PauloRodrigues disse...

Bill Mitchel tem, de facto defendido a criação de dinheiro "out of thin air", como está no cerne da teoria monetária moderna (MMT).
No entanto, a MMT não diz para pegar no dinheiro e dá-lo às pessoas (até porque muitas correriam a gastá-lo em bens supérfluos, como televisores, play-station ou até férias).
A MMT foi estabelecida depois de analisar o que se passou nos EUA na década de 60 do século passado: um país em guerra, com ambiciosos programas de investimento público (o maior dos quais o programa espacial) e pleno emprego, pagou quase tudo com recurso à impressão de dinheiro.
Bill Mitchel não diz que os estados devam imprimir dinheiro: ele defende que é tudo uma questão de manipulação informática: no fundo, é como editar o saldo bancário e colocar lá mais um zero (ou 2, ou 3...).
E isso não pode estar acessível ao cidadão comum, claro.
Porque se estivesse, a inflação ia por aí acima.

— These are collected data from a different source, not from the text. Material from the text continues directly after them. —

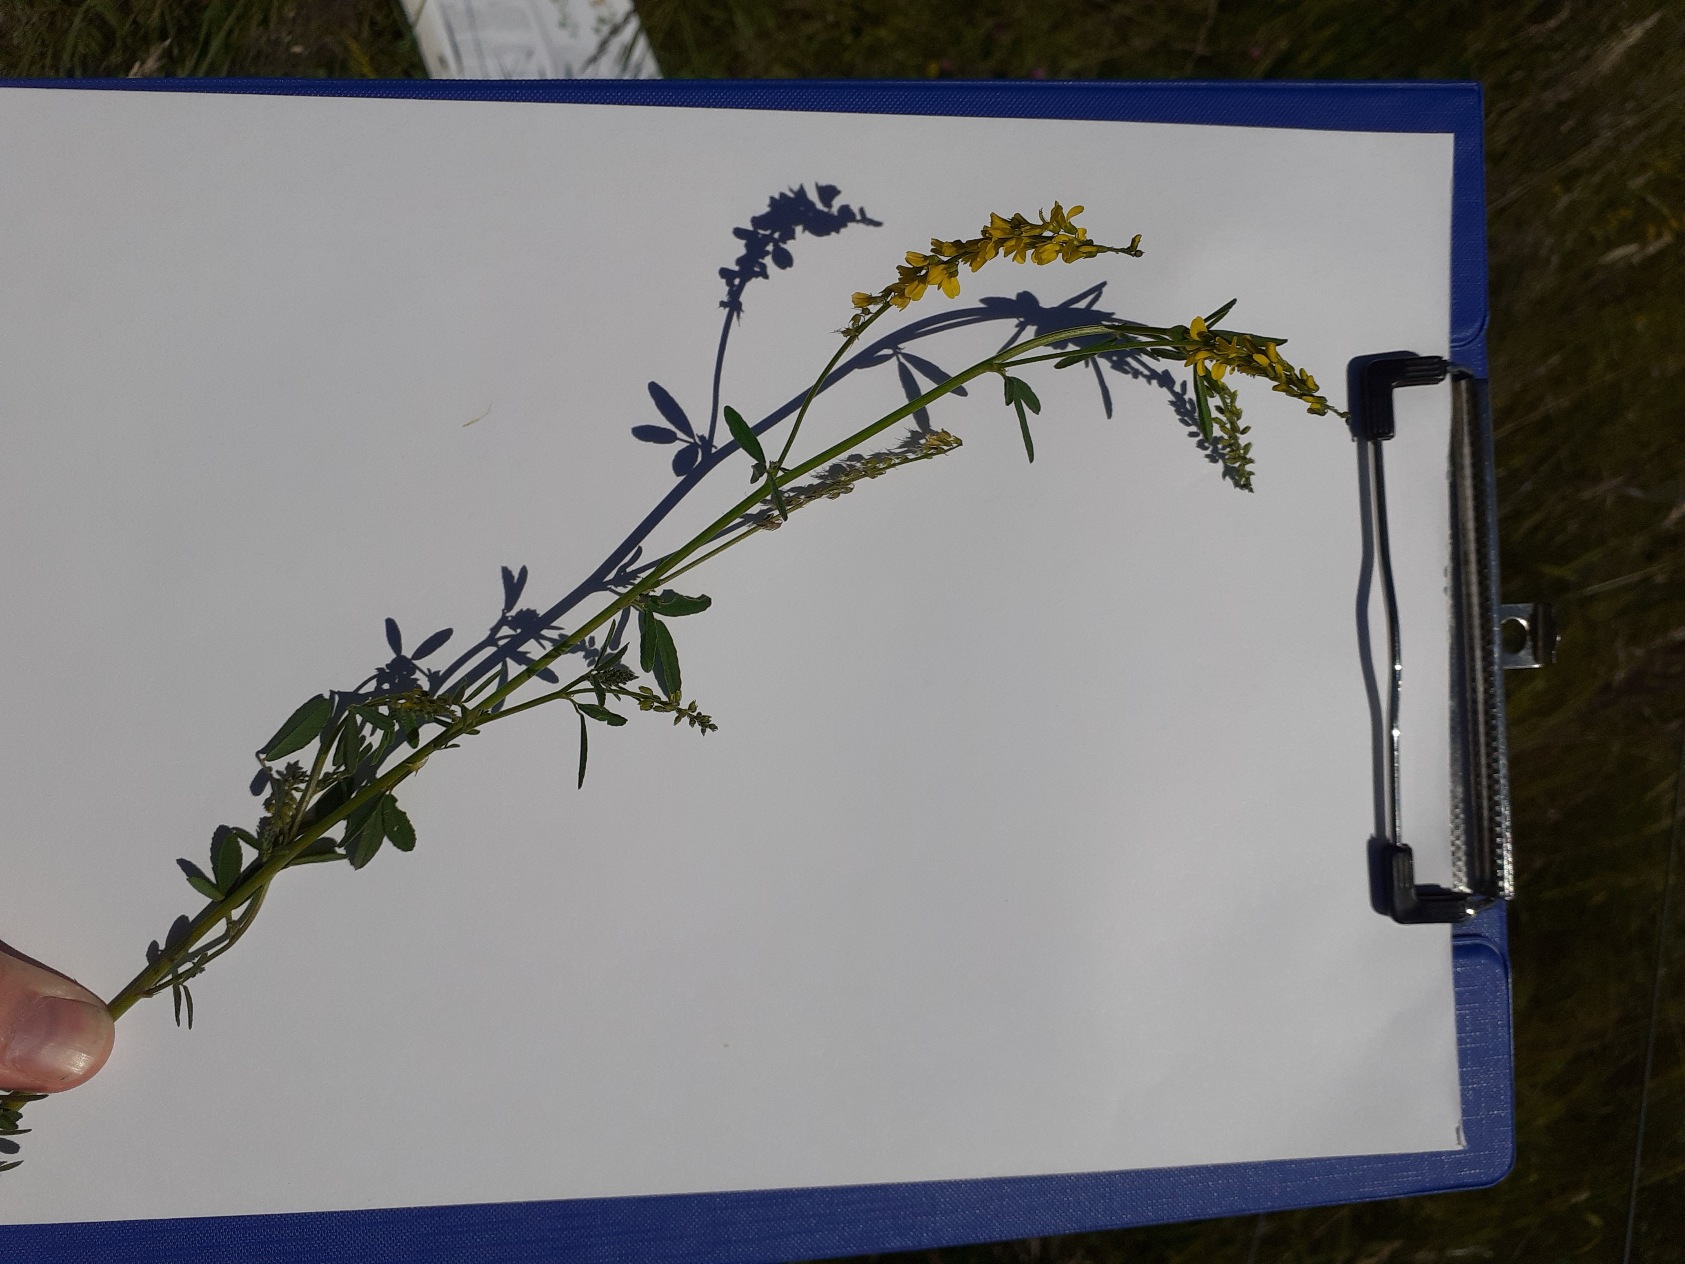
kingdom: Plantae
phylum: Tracheophyta
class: Magnoliopsida
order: Fabales
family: Fabaceae
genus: Melilotus
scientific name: Melilotus altissimus
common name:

Muito ao contrário do que trump pretende fazer - que não é mais que uma manobra de propaganda eleitoral, agora que a reeleição parece mais que comprometida - esse dinheiro criado "out of thin air" terá de ser empregue de forma a criar os pilares para o futuro tecido económico.
É pensar em portos, estradas, aeroportos, pontes, etc.
Mas, em 2020, o caminho está traçado e não o seguir será condenar o mundo a uma nova idade média: se não investir-mos na transição energética e na descarbonização; se continuarmos a investir nas contas bancárias dos oligarcas, então está tudo perdido.